A CIF estratifica variáveis para organizar e documentar o aspecto elementar da saúde humana: a funcionalidade. Para isso, o ambiente exerce um fator preponderante. É por isso que algumas categorias da CIF fazem parte do componente intitulado fatores ambientais. Exemplos de categorias aplicáveis ao impacto social da regulamentação das apostas são: e550 (serviços, sistemas e políticas legais), e465 (normas, práticas e ideologias sociais) e e460 (atitudes sociais). Nesta hipótese, todas essas categorias, quando transformadas em códigos, indicariam influências negativas na vida dos cidadãos.
Os impactos negativos afetariam o desempenho das pessoas, aumentando a dificuldade delas nas suas tomadas de decisões (d177), na resolução de problemas (d175), nas relações familiares (d760) e, por último, na autossuficiência econômica (d870). Tudo isso é identificado pela CIF com esses conjuntos alfanuméricos entre parênteses.
Toda a situação poderia ainda influenciar diretamente as funções mentais, acarretando, por exemplo, problemas na estabilidade psíquica (b1263). Além disso, disfunções prévias poderiam estar presentes em alguns casos, como anormalidades do controle de impulsos (b1304), do autoconhecimento (b1644) e da responsabilidade (b1262).
De qualquer forma, a voz dos especialistas precisa ser ouvida enquanto houver tempo. A facilidade de apostar por meio de aparelhos que estão nas mãos das pessoas, os celulares, não é uma solução, mas um sério problema social. O vício em celulares, tablets e afins, que ocorre por meio da liberação de dopamina (o hormônio do prazer), é semelhante à qualquer outra dependência química.

# # # # #

Dê continuidade ao texto sobre a CIF e o impacto social das apostas, começando logo após a última frase apresentada.

# # # # #

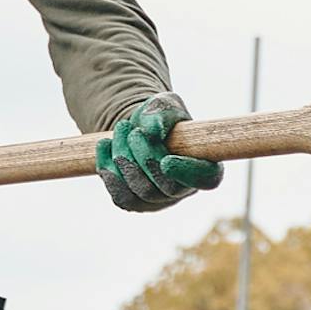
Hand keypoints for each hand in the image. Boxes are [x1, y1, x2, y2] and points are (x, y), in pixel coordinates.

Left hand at [95, 93, 222, 211]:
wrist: (136, 129)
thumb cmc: (159, 118)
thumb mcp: (164, 105)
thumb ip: (162, 112)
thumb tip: (151, 131)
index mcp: (204, 166)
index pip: (205, 179)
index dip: (187, 173)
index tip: (167, 160)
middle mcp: (184, 189)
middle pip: (168, 187)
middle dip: (146, 158)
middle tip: (134, 132)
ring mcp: (160, 200)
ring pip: (142, 192)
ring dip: (125, 158)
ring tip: (121, 129)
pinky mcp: (136, 203)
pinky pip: (122, 197)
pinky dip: (109, 170)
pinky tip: (104, 146)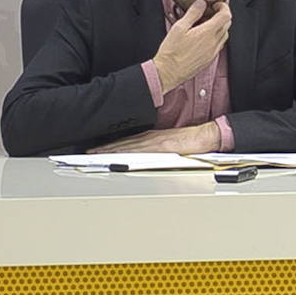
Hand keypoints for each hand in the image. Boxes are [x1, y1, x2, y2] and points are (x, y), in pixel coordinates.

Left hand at [89, 123, 220, 153]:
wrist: (207, 137)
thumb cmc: (192, 143)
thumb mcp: (170, 145)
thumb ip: (156, 148)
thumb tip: (144, 158)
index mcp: (151, 138)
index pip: (126, 142)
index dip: (110, 146)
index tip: (96, 150)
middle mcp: (151, 138)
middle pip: (123, 144)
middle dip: (105, 149)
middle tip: (88, 154)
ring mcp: (155, 142)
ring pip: (128, 147)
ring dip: (111, 150)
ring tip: (96, 155)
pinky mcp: (162, 146)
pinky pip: (141, 151)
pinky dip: (127, 153)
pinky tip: (117, 157)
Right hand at [153, 0, 231, 92]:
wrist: (168, 72)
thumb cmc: (172, 52)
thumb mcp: (179, 27)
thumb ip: (193, 13)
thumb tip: (201, 3)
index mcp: (207, 33)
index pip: (225, 16)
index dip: (224, 7)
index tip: (217, 4)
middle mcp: (213, 43)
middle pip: (227, 24)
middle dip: (222, 15)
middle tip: (211, 11)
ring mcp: (213, 52)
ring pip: (224, 35)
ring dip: (220, 26)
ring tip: (207, 23)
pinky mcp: (210, 59)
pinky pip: (219, 45)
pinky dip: (216, 37)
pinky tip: (204, 36)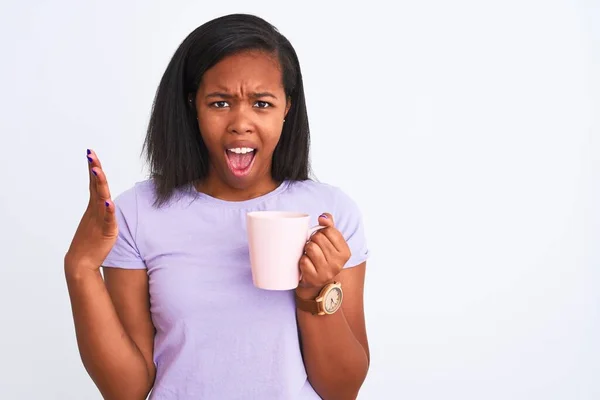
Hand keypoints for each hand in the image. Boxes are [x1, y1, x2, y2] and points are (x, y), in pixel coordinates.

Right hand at [64, 149, 117, 273]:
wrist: (82, 262)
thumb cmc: (90, 242)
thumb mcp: (99, 221)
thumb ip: (103, 210)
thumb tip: (107, 200)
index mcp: (95, 206)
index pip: (94, 183)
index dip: (93, 168)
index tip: (90, 153)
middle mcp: (96, 210)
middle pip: (96, 186)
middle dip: (94, 169)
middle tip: (90, 154)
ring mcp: (100, 219)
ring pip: (101, 198)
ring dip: (99, 184)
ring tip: (97, 170)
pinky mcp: (106, 230)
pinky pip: (108, 219)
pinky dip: (108, 210)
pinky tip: (108, 202)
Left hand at [297, 213, 350, 297]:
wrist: (316, 282)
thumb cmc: (323, 256)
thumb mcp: (330, 241)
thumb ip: (329, 225)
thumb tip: (323, 217)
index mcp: (345, 253)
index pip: (329, 230)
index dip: (321, 231)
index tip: (321, 238)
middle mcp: (338, 264)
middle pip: (318, 238)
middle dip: (313, 239)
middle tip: (314, 246)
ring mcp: (326, 272)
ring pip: (310, 247)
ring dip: (306, 248)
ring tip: (310, 254)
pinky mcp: (313, 279)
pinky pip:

# # # # #

§ **Seção de resposta**:
Não somente a CIF, mas também as versões mais atualizadas da CID (Classificação Internacional de Doenças) também descrevem essas condições, conforme abaixo:
- Na CID-10.
Z72.6 Mania de jogo e apostas.
F63.0 Transtorno dos hábitos e impulsos – jogo patológico.
- Na CID-11.
QE21 Participação prejudicial em jogos e apostas.
6C50 Transtorno de jogos.
Um caso completo codificado, além dos códigos da CID acima, poderia ter os seguintes códigos completos da CIF:
- e550.4 serviços, sistemas e políticas legais como influências negativas para uma sociedade despreparada.
- e465.4 práticas e ideologias de estímulo às propagandas de empresas de apostas como influências negativas para uma sociedade despreparada.
- e460.4 atitudes sociais de estímulo às práticas de apostas como influências negativas para uma sociedade despreparada.
- d177.30 dificuldade severa para boas tomadas de decisões.
- d175.30 dificuldade importante para resolução de problemas.
- d760.30 dificuldades sérias nas relações familiares.
- d870.30 dificuldades intensas na autossuficiência econômica.
- b1263.3 instabilidade psíquica.
- b1304.3 descontrole de impulsos.
- b1644.4 ausência do autoconhecimento.
- b1262.4 ausência de responsabilidade.
É urgente que o poder público, os técnicos do setor econômico e do setor saúde tomem providências imediatas para evitar o impacto social do contexto que vem se construindo nos últimos anos ao redor das empresas de apostas no Brasil.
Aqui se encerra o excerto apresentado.